Over 150 members of the U.S. military took their own lives in the third quarter of 2021 which represents a greater total than the number of service members who have died from the coronavirus since the start of the pandemic.

According to data released by the Pentagon, 163 service members committed suicide in Q3 of 2021 which broke down into 70 active service members, 56 reserve members, and 37 members of the National Guard.

Suicides among active members of the military dropped from Q2 to Q3 but suicides rose among reserve and National Guard members.

Nearly twice as many members of the U.S. military died of suicide from July to September than have died from the coronavirus during the entire pandemic.

As of January 8, 86 members of the military have died from the coronavirus.

In September, the total number of coronavirus deaths in the military was 43 and the doubling of deaths from September to January is partially due to the Delta variant spike, the Pentagon says.

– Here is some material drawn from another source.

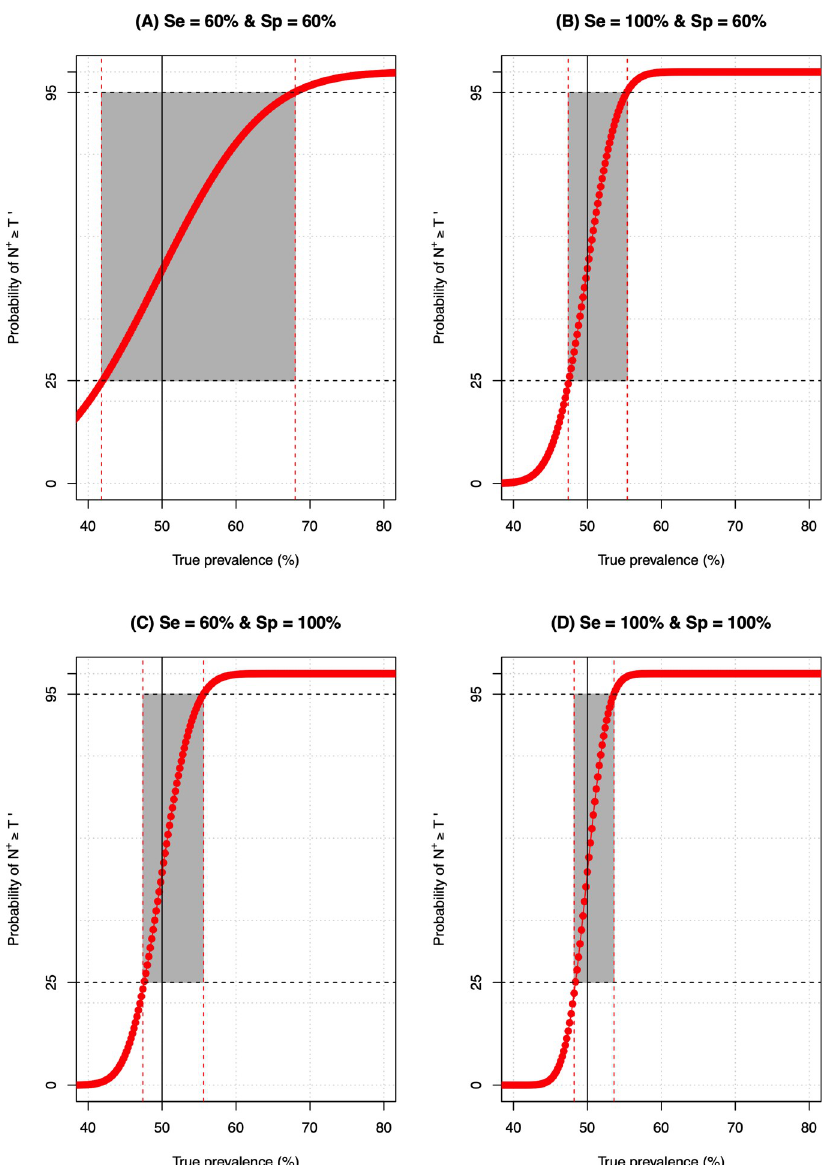
Fig 4. The program decision making around the 50% threshold for four theoretic diagnostic tests. The red line represents provides the probability (in %) of the number of positive test results ( N + ) in a random sample of N subjects (= 500) being at least T 0 (see Eq 3 ) using four theoretic distinct diagnostic tests ( D 1 − D 4 ). The diagnostic tests D 1 − D 3 are imperfect diagnostic methods ( Panel A : Se d 1 = Sp d 1 = 60% ; Panel B : Se d 2 = 100% and Sp d 2 = 60%; Panel C : Se d 3 = 60% and Sp d 3 = 100%), whereas D 4 is a perfect diagnostic method ( Panel D : Se d 4 = Sp d 4 = 100%). The grey area represents the range of true underlying prevalence for which program decision is inadequate ( ε ε undertreat >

A total of 476 members of the U.S. military committed suicide in 2021 through three quarters. In 2020, Pentagon data shows that 701 service members committed suicide.

In December, the military began taking disciplinary action against U.S. service members who had not complied with the federal government's vaccine mandate. More than 200 Marines have been booted from the United States military for refusing the vaccine.

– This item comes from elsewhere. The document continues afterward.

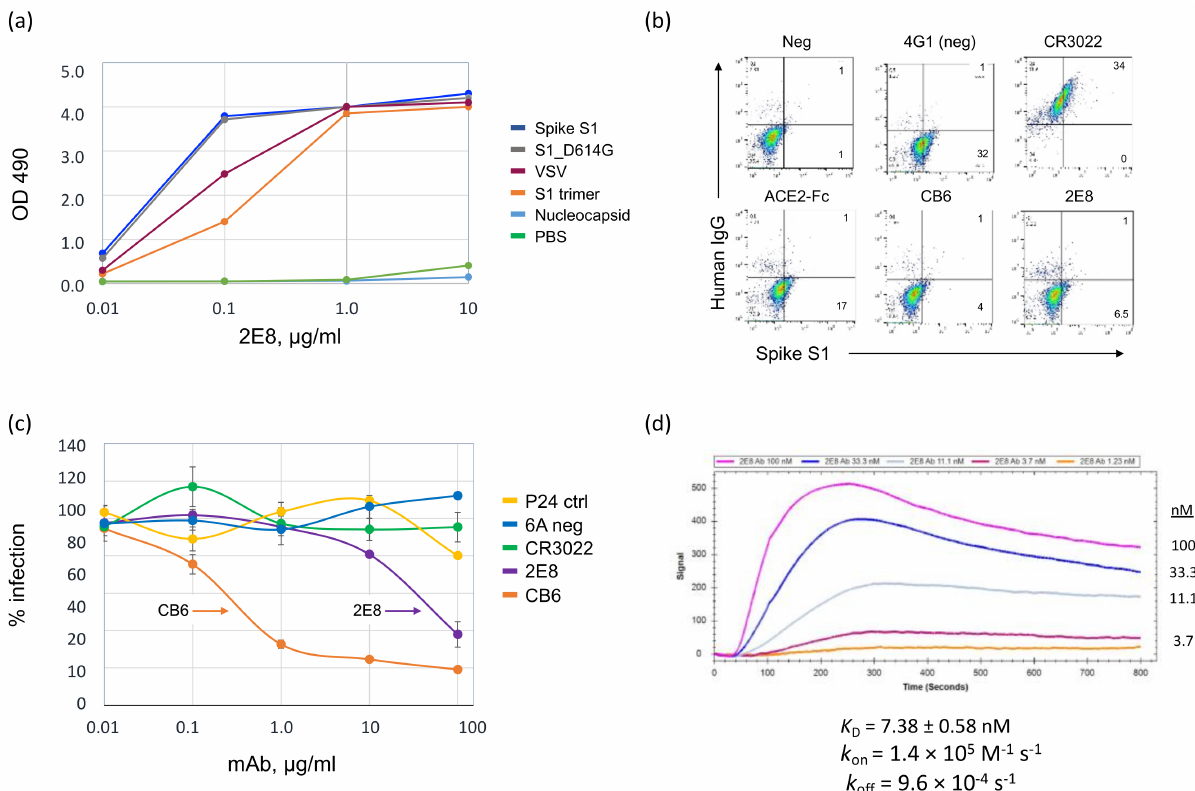
Figure 1. SARS-CoV-2 L strain (Wuhan-Hu-1) spike binding by the 2E8 human mAb. ( a ) The 2E8 mAb binding in a direct ELISA to SARS-CoV-2 antigens: S1, S1 D614G, and nucleocapsid (Sino Biologicals); spike-pseudotyped VSV particles; and a recombinant S1 trimer. Samples were tested in triplicate. Error bars = S.E.M. (not visible due to minimal differences). ( b ) S1 binding to 293T-hsACE2 cells in the presence of 2E8, 4G1 (isotype control IgG), CR3022, CB6, and an ACE2-Fc fusion protein was assessed by flow cytometry. S1 cell binding, x -axis; IgG binding, y -axis. ( c ) Pseudovirus neutralization assay. 293T-hsACE2 cells were transduced with SARS-CoV-2 luciferase (Wuhan-Hu-1 strain) reporter viral particles (RVPs) in the presence of the mAbs, 6A (isotype control IgG), CR3022, 2E8, and CB6, and a polyclonal IgG isolated from the 2E8 B cell donor (P24). Normalized percent infection is shown; samples were tested in triplicate. Error bars = S.E.M. ( d ) SPR analysis of 2E8 binding to the spike S1 domain, performed on the Nicoya OpenSPR™; KD = 7.38 ± 0.58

The Pentagon did not immediately respond to a request for comment from Fox News.

This summer, a research paper concluded that a staggering 30,177 American active military personnel and Veterans involved in post-9/11 wars are estimated to have died by suicide – a figure at least four times greater than the 7,057 service members who were killed in combat during that time.

The statistics emerged this summer in a report from the Cost of War Project – a joint research effort between Brown University and Boston University.

"Unless the U.S. government and U.S. society makes significant changes in the ways we manage the mental health crisis among our service members and Veterans, suicide rates will continue to climb," the paper warns. "That is a cost of war we cannot accept."